O papel da diversidade na publicidade passou por altos e baixos, mas continua a representar uma oportunidade vital de crescimento.
Durante a Advertising Week New York, um sentimento preocupante dominou os debates: o setor de marketing está paralisado em relação à inclusão. Após o impulso por justiça racial em 2020, muitas empresas reverteram seus compromissos com Diversidade, Equidade e Inclusão (DEI) diante de pressões políticas e incertezas econômicas.
God-is Rivera, da Burrell Communications, descreve o cenário atual como uma estagnação motivada pelo medo. "As marcas estão tentando ficar praticamente paradas, tentando descobrir o que fazer", afirma. No entanto, tratar a inclusão como uma moda passageira ou estratégia descartável é um erro comercial grave.
A Retração em Números
Os dados confirmam que a indústria está regredindo. De acordo com o Relatório Global de Representatividade em Publicidade de 2024 da XR, 53% das indústrias estão abaixo da média global em representatividade. A análise de quase 1 milhão de anúncios revelou estatísticas alarmantes:
Apenas 12% dos talentos em anúncios têm tons de pele escuros.
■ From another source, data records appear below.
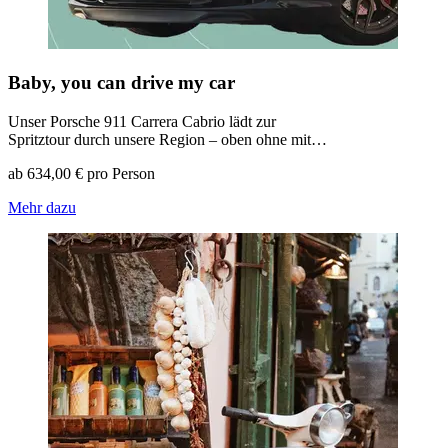
Baby, you can drive my car
Unser Porsche 911 Carrera Cabrio lädt zur
Spritztour durch unsere Region – oben ohne mit…
ab 634,00 € pro Person
Mehr dazu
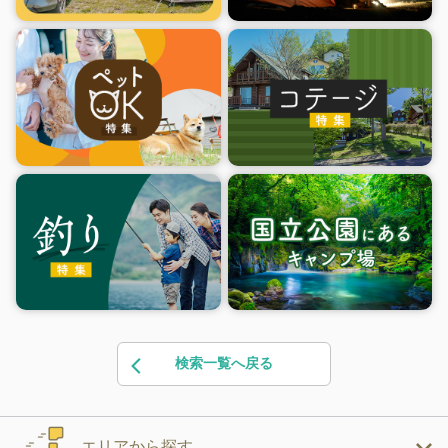
検索一覧へ戻る
エリアから探す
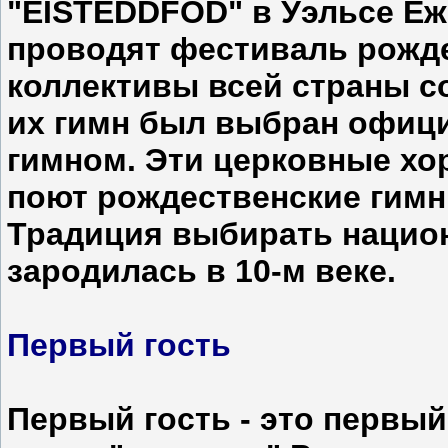
"EISTEDDFOD" в Уэльсе Еж
проводят фестиваль рожд
коллективы всей страны с
их гимн был выбран офиц
гимном. Эти церковные хо
поют рождественские гимн
Традиция выбирать нацио
зародилась в 10-м веке.
Первый гость
Первый гость - это первый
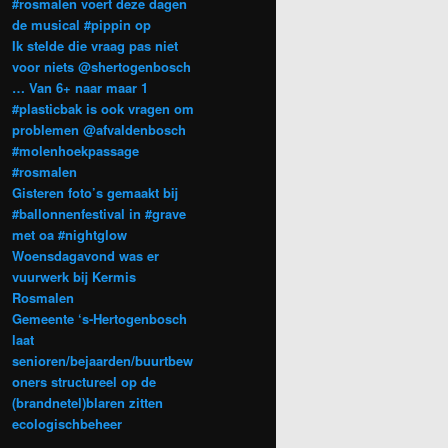
#rosmalen voert deze dagen
de musical #pippin op
Ik stelde die vraag pas niet
voor niets @shertogenbosch
… Van 6+ naar maar 1
#plasticbak is ook vragen om
problemen @afvaldenbosch
#molenhoekpassage
#rosmalen
Gisteren foto’s gemaakt bij
#ballonnenfestival in #grave
met oa #nightglow
Woensdagavond was er
vuurwerk bij Kermis
Rosmalen
Gemeente ‘s-Hertogenbosch
laat
senioren/bejaarden/buurtbew
oners structureel op de
(brandnetel)blaren zitten
ecologischbeheer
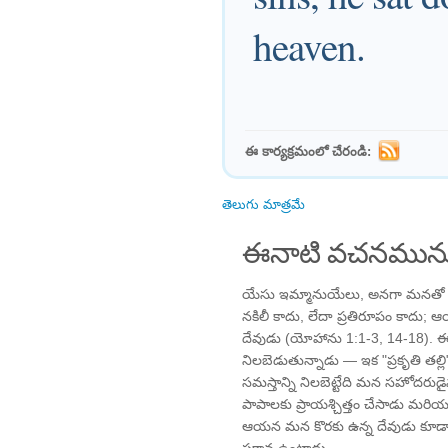
heaven.
ఈ కార్యక్రమంలో చేరండి:
తెలుగు మాత్రమే
ఈనాటి వచనమును
యేసు ఇమ్మానుయేలు, అనగా మనతో ఉ
నకిలీ కాదు, లేదా ప్రతిరూపం కాదు
దేవుడు (యోహాను 1:1-3, 14-18). ఈ
నిలబెడుతున్నాడు — ఇక "ప్రకృతి తల్ల
సమస్తాన్ని నిలబెట్టేది మన సహోదర
పాపాలకు ప్రాయశ్చిత్తం చేసాడు మర
ఆయన మన కొరకు ఉన్న దేవుడు కూడా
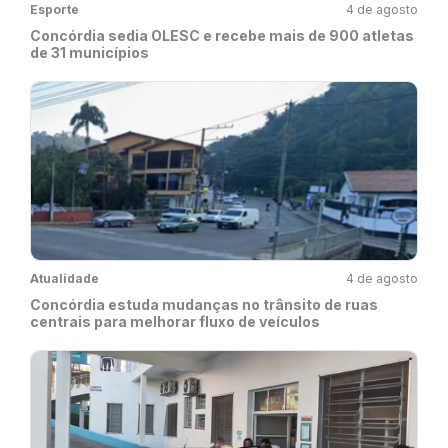
Esporte
4 de agosto
Concórdia sedia OLESC e recebe mais de 900 atletas
de 31 municípios
Atualidade
4 de agosto
Concórdia estuda mudanças no trânsito de ruas
centrais para melhorar fluxo de veículos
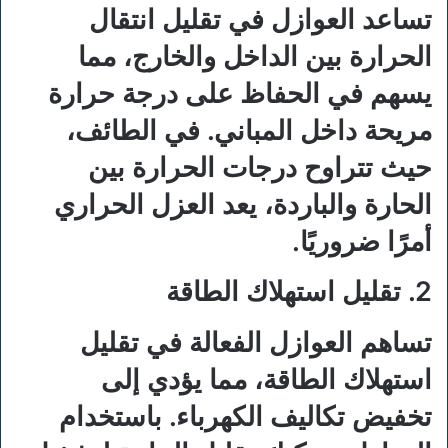
تساعد العوازل في تقليل انتقال
الحرارة بين الداخل والخارج، مما
يسهم في الحفاظ على درجة حرارة
مريحة داخل المباني. في الطائف،
حيث تتراوح درجات الحرارة بين
الحارة والباردة، يعد العزل الحراري
أمرًا ضروريًا.
2. تقليل استهلاك الطاقة
تساهم العوازل الفعالة في تقليل
استهلاك الطاقة، مما يؤدي إلى
تخفيض تكاليف الكهرباء. باستخدام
Apenas 6% do tempo de tela inclui idosos.
Apenas 15% do tempo de tela é dedicado a pessoas com biotipos maiores.
Além disso, a Samba TV reportou uma queda de 5% na presença de talentos não brancos em programas de TV populares. A própria força de trabalho do marketing encolheu em diversidade: segundo a ANA, a representatividade de pessoas de cor no setor caiu para 30,8% em 2023.
O Custo da Paralisia
Enquanto as marcas recuam, o mercado consumidor se diversifica. Asha Shivaji, da SeeMe Index, alerta que o conceito de "mercado generalista" está morrendo. Públicos diversos já representam US$ 6,8 trilhões em poder de compra. Ignorar esse demográfico não é apenas socialmente irresponsável, mas financeiramente insustentável. "Se você procurar por uma mulher com mais de 55 anos, pele escura e corpo grande, ela não existe na publicidade", pontua Shivaji, destacando a desconexão com a realidade.
Superando a Estagnação
Para sair da paralisia, as marcas precisam de consistência. Consumidores percebem quando a inclusão aparece apenas em datas comemorativas. A autenticidade exige ouvir as comunidades e ir além dos dados superficiais.
Com a aproximação do fim de ano, a pressão por resultados aumentará. Marcas que mantiverem seus valores e refletirem a verdadeira demografia do público terão mais chances de construir lealdade a longo prazo. Como resume Rivera: "Não é apenas uma estratégia... é a vida das pessoas."